▶ [Work to complete]
Please repeat the lines of the entries from the line with "Which series has" up to and including the line with "What is the maximum value shown in the chart?", leaving out the pictures.

Entries taken from a collection
▶
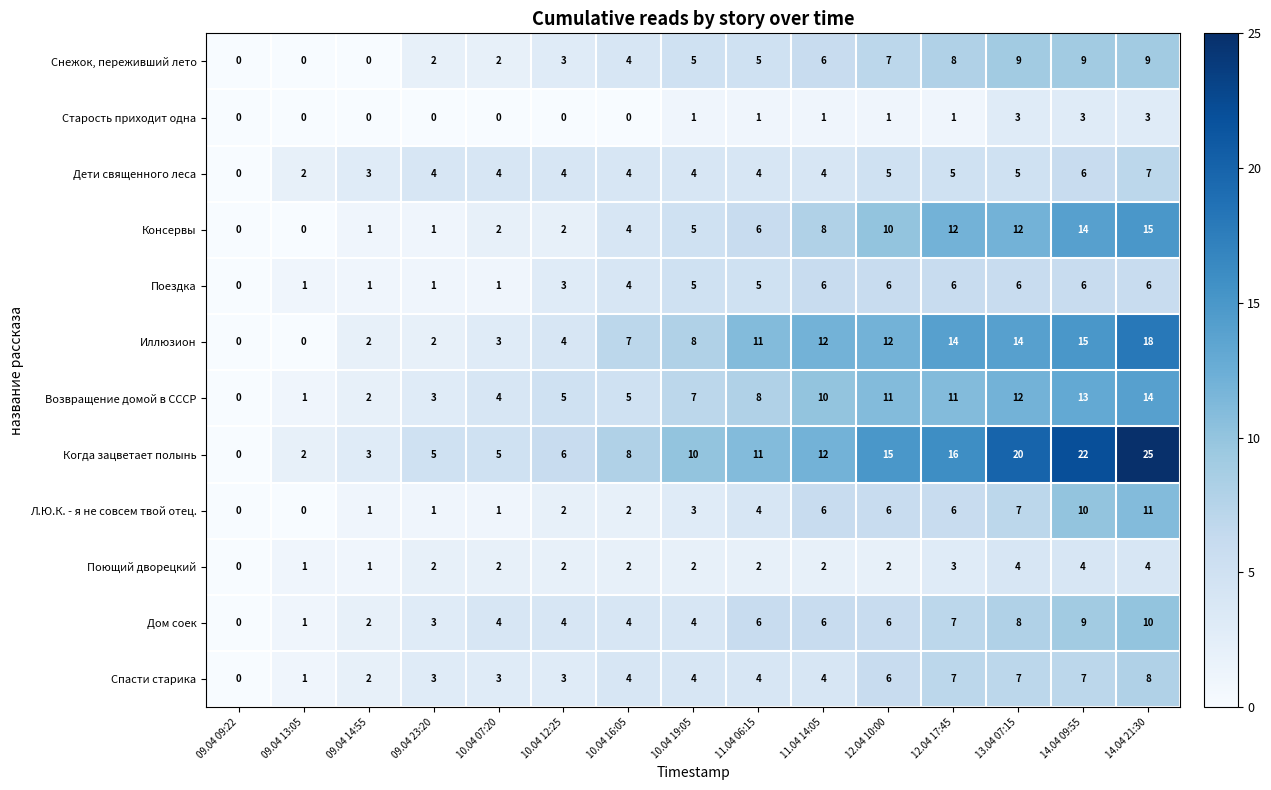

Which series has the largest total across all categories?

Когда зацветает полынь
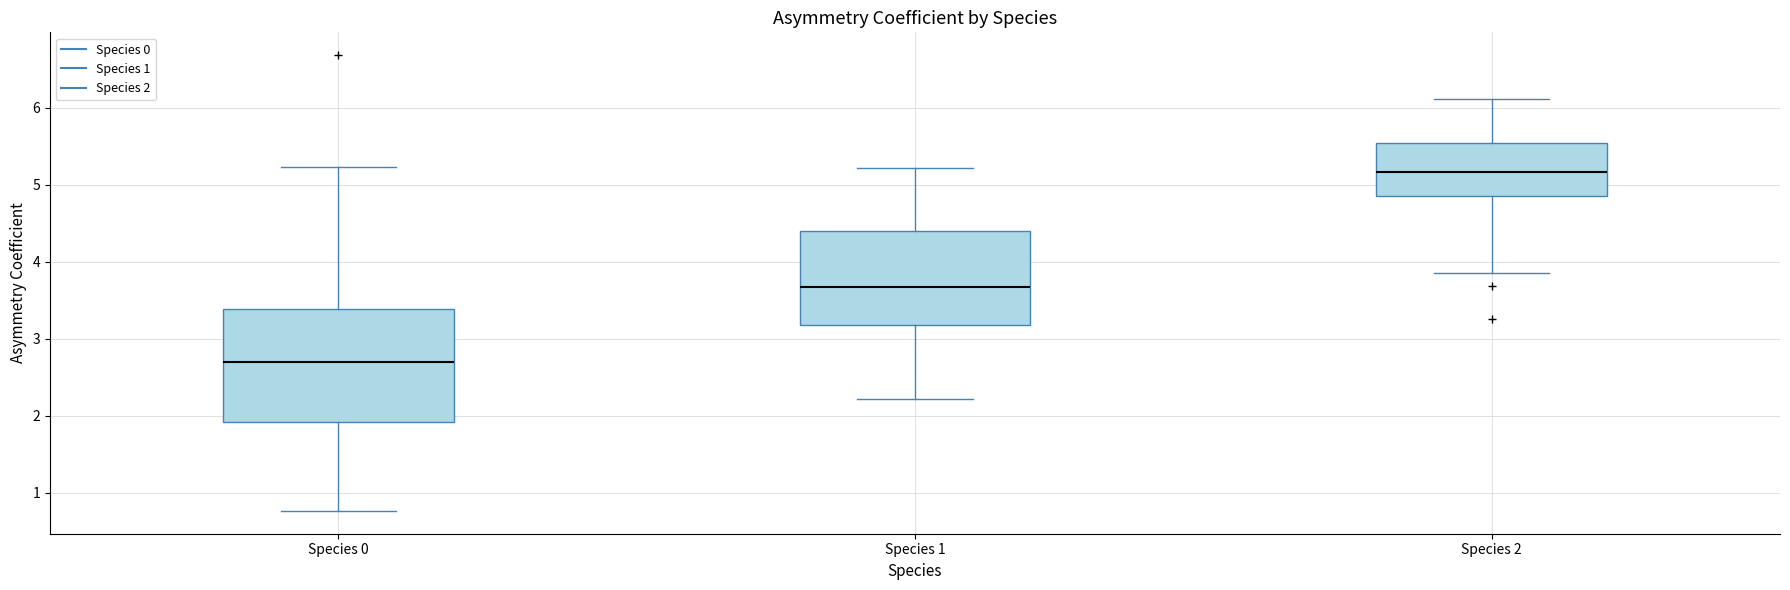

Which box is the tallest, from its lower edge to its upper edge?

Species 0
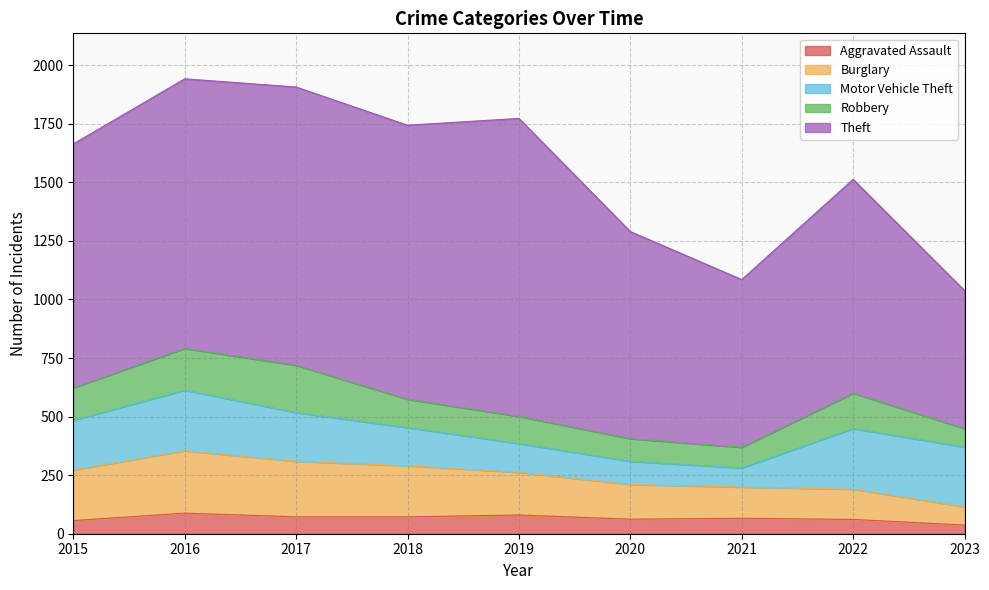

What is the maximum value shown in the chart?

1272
◀
▶
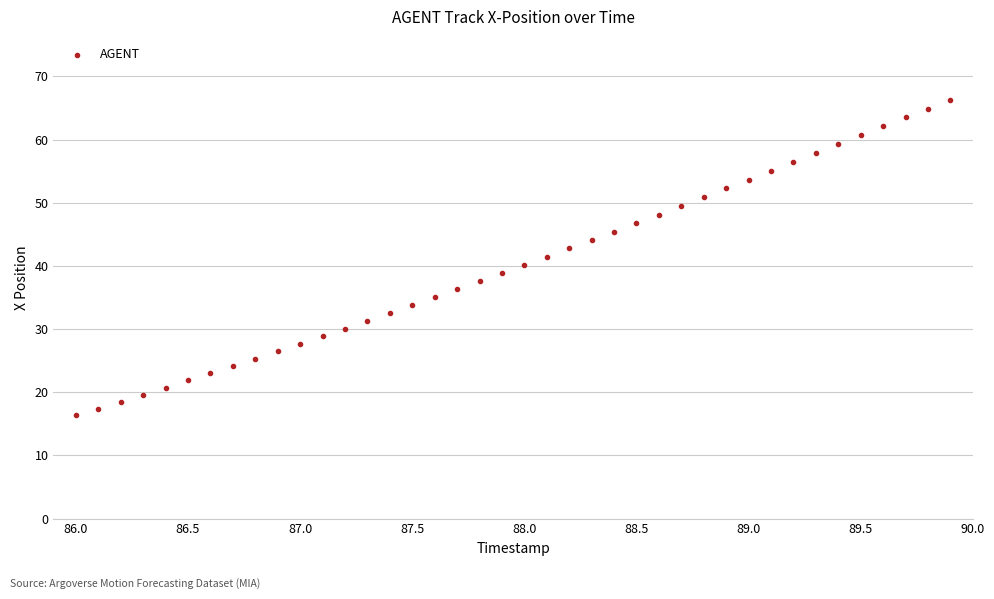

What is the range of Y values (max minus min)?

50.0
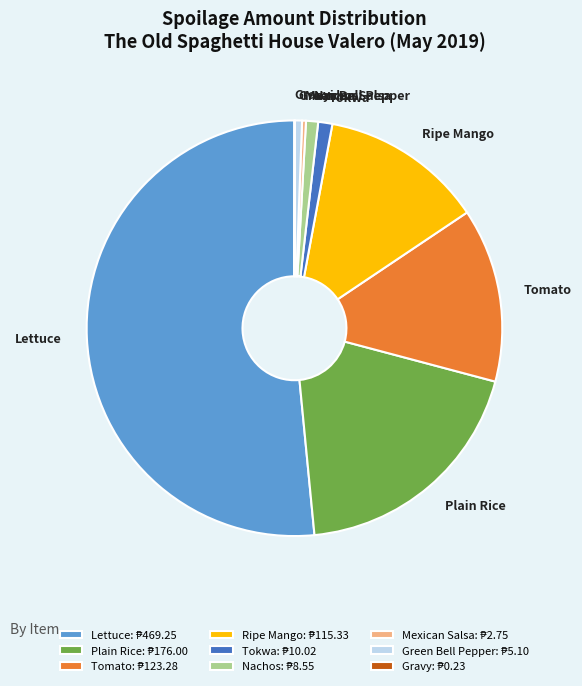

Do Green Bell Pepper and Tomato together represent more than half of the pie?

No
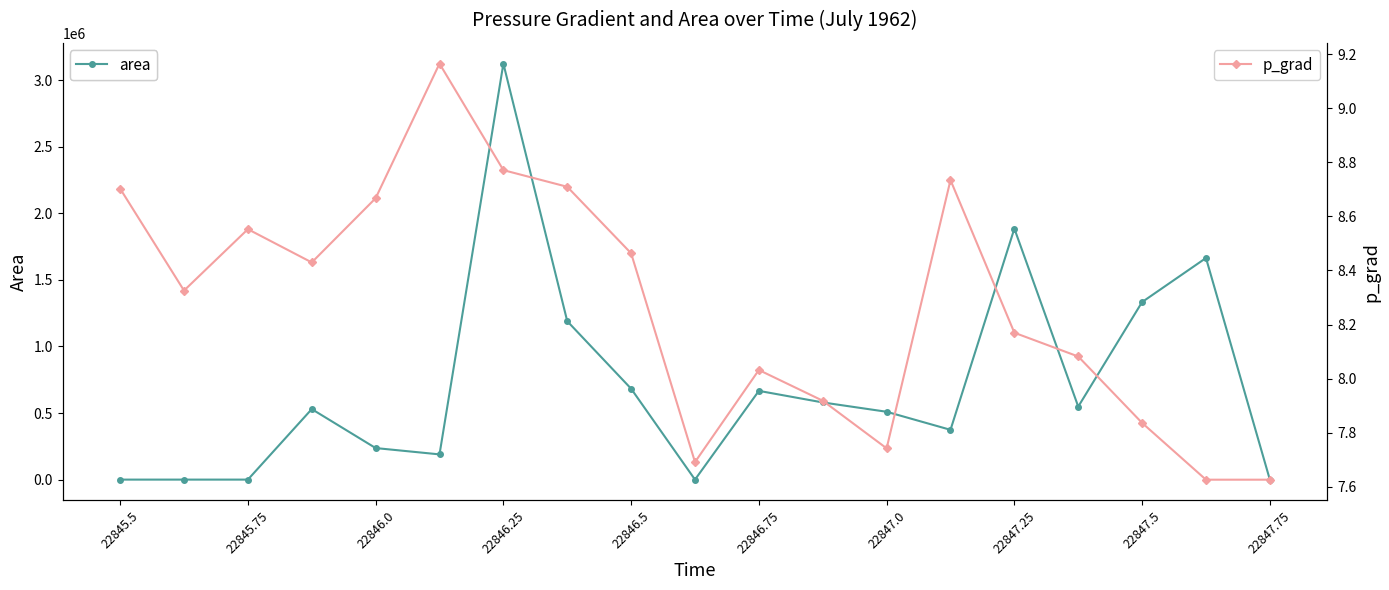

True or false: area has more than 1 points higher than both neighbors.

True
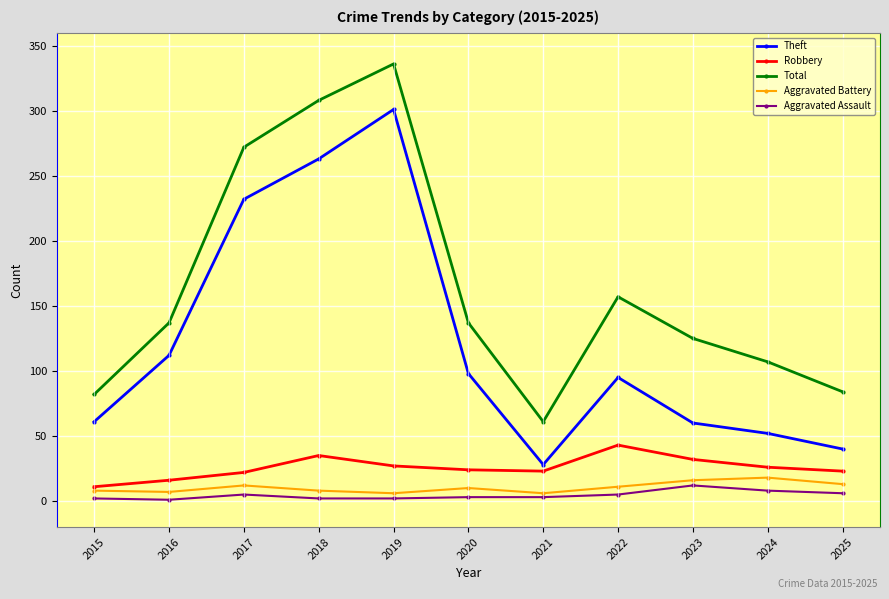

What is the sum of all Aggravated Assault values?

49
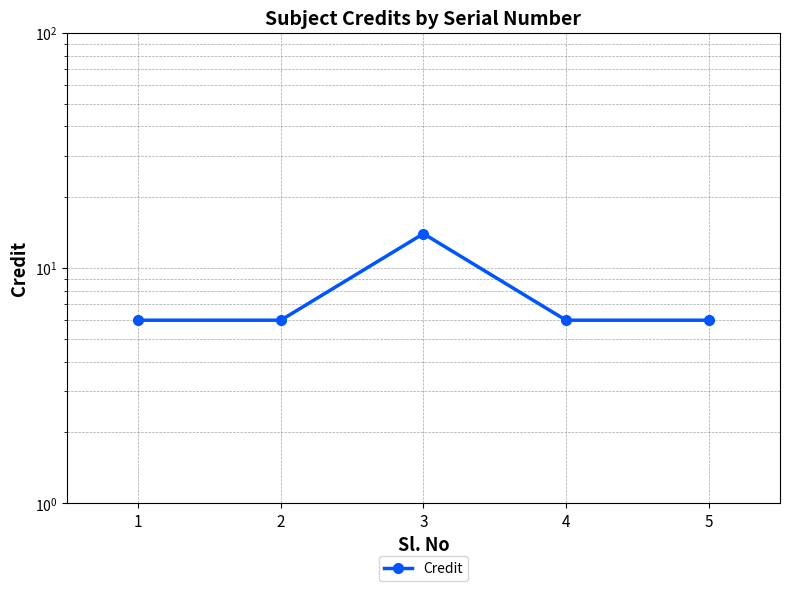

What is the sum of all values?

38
◀
▶ [Solution below]
Which series has the largest total across all categories?

Когда зацветает полынь

Which box is the tallest, from its lower edge to its upper edge?

Species 0

What is the maximum value shown in the chart?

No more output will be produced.